Iberdrola’s war with López Obrador increases in degree

Iberdrola’s war with Mexican President Andrés Manuel López Obrador (AMLO) increases in degree. The Spanish company has sued in an international court the Mexican public company Federal Electricity Commission (CFE) for the start-up of the Topolobampo III combined cycle plant, according to the Mexican newspaper Expansión.

Iberdrola sources have not responded to a request for comment from Investment Strategies.

The plant is already built, but it has not yet entered into commercial operation because Iberdrola has not received the documents authorizing its start-up.

The aim of the arbitration – which began in March – is for the plant to start operating immediately. It was scheduled to start operating in December 2020. It is not yet underway because CFE has conditioned its operation on the Spanish company paying a fine of 16 million dollars for construction delays, according to a document issued by the Mexican newspaper.

In your arbitration procedure, Iberdrola requests the rejection of the fine since, in its opinion, the delay in construction was due to force majeure.

In addition, it demands that CFE pay it some 10 million dollars for expenses, damages and losses for the delay in the start-up of the combined cycle power plant, with a capacity of 779 MW to sell electricity to the Mexican public company.

It can generate that power with its two gas turbines and one steam turbine. The construction of the plant was granted in March 2017, when the government of former President Enrique Peña Nieto (2012-2018), of the Institutional Revolutionary Party (PRI), was still in power.

AMLO against Iberdrola

The arrival of AMLO in December 2018 has been a turning point for the Mexican government’s relations with Iberdrola, the largest private producer in the Mesoamerican country.

“Iberdrola became a leading company in the sector”López Obrador said during one of his press conferences in which he directly attacked the Spanish power company, with an installed capacity in Mexico of 1,325 MW of renewable energy.

AMLO has Iberdrola between eyebrows and eyebrows for having turned its US subsidiary Avangrid into a revolving door for ministers and presidents of Mexico.
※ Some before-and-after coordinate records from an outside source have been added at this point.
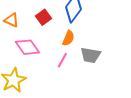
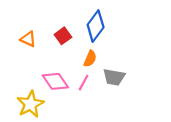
pink diamond: (27, 47) -> (55, 81), moved

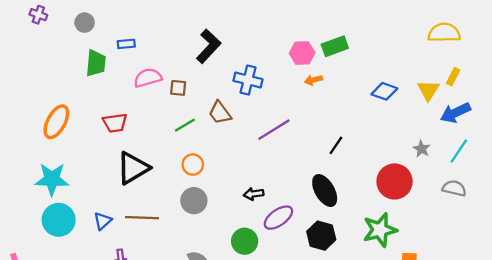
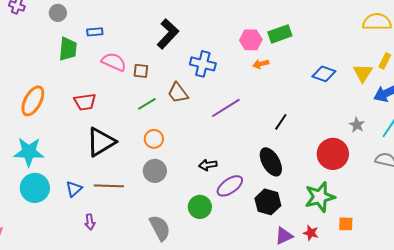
pink semicircle: (148, 78) -> (114, 62), turned 40

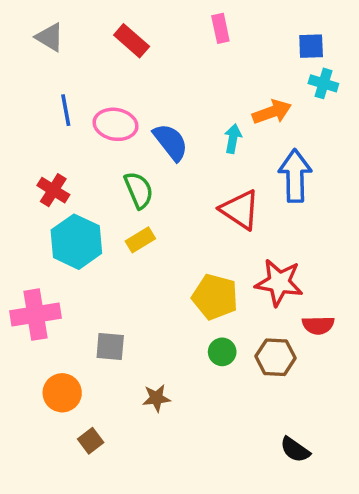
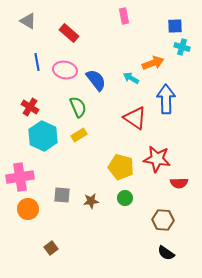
red rectangle: (132, 41) -> (69, 33), moved
cyan arrow: (233, 139) -> (131, 78), turned -70
brown hexagon: (275, 357) -> (163, 220), moved
orange circle: (62, 393) -> (28, 209), moved
brown star: (156, 398) -> (91, 201), moved

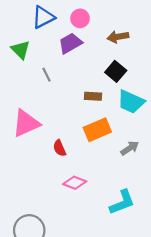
The former president of Mexico, Felipe Calderón (2006-2012) was a member of the Avangrid board, while its former energy minister, Georgina Kessel, was also paid by the subsidiary in the United States.
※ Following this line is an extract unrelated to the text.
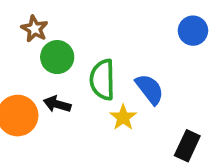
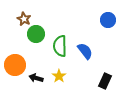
black arrow: (57, 104) -> (36, 78), moved
yellow star: (123, 117) -> (59, 76), moved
Other Spanish companies such as Repsol and Acciona are also in López Obrador’s shooting range.

Anti-Iberdrola law suspended by justice

Among other attempts to harm Iberdrola’s operations in Mexico, the president approved in March this year a decree that gave priority to fossil fuels over renewables when distributing energy through the electrical infrastructure.

This measure, however, was declared unconstitutional in November by the Supreme Court of Justice of the Nation, the highest judicial body in Mexico. The decree hinders free competition by preventing clean energy operators from entering the electricity generation market, according to the Supreme Court ruling.

The objective of the decree was to favor CFE, since it generates most of its energy with fossil fuels. In this way, it would be ensured that all the energy generated by CFE would enter the system.

For now, Topolobampo III is only the latest of Iberdrola’s disputes with the López government.

Relations with the government are expected to remain tense until at least 2024, when the next elections take place. The Mexican Constitution does not allow reelection, so the president will not be able to run again.